Imagens da cidade de Marjayoun mostram fumaça e explosões em áreas atingidas por bombardeios israelenses. Em Debbine, perto da fronteira, a destruição de ruas e prédios evidencia a intensidade dos confrontos. O acordo de trégua determina a retirada dos combatentes do Hezbollah das regiões próximas à fronteira, estabelecendo zonas de segurança.
Daniel Holler, Chefe de Gabinete do Departamento de Estado dos EUA, afirmou que “o exercito libanês terá controle total desses territórios com a exclusão de todos os atores não-estatais”. Contudo, o Hezbollah rejeitou o pacto e exigiu a retirada das tropas israelenses do sul do território libanês.

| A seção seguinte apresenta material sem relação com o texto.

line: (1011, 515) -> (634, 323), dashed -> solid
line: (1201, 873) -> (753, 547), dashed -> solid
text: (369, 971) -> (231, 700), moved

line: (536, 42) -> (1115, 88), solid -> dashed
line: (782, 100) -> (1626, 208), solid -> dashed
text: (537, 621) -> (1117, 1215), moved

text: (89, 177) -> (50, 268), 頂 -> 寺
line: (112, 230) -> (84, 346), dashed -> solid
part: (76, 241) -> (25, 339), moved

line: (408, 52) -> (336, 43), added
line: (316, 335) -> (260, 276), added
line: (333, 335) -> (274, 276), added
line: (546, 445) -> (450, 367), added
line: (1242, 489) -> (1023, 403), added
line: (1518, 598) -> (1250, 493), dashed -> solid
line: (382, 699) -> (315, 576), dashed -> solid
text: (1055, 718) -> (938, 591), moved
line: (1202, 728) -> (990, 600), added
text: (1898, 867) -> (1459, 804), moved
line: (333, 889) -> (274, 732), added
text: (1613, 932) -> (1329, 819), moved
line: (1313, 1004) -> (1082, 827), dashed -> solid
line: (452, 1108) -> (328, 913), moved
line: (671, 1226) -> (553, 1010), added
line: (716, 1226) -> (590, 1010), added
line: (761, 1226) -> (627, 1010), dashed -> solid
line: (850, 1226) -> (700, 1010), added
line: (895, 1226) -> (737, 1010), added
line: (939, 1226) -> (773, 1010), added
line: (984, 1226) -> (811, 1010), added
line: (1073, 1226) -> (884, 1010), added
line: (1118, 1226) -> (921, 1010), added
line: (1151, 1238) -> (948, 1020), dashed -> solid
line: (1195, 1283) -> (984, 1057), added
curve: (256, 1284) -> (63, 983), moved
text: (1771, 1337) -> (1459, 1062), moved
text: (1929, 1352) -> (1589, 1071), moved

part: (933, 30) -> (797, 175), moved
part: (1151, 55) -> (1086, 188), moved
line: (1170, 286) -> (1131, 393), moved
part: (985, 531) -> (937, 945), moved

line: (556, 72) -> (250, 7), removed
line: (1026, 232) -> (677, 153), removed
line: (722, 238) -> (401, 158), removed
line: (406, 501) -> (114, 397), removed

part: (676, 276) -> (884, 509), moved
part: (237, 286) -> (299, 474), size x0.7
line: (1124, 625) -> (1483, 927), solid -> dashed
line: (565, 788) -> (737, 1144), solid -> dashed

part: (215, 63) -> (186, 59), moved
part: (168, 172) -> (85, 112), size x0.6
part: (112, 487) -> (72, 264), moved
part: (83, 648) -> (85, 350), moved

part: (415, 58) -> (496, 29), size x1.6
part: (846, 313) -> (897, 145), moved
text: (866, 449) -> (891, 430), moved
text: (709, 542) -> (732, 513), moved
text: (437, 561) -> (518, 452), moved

A Guarda Revolucionária do Irã, que apoia o grupo extremista, fez a mesma exigência. O regime iraniano declarou que uma trégua no Líbano é condição para negociar um acordo de paz com os Estados Unidos. Mojtaba Khamenei, líder supremo iraniano, emitiu mensagem criticando tentativas de criar divisões internas.
O governo americano busca reduzir a escalada regional para facilitar negociações com o Irã. Internamente, o presidente dos EUA enfrenta pressão, pois a Câmara dos Deputados aprovou um projeto que pode obrigar o mandatário a encerrar uma eventual guerra com o Irã.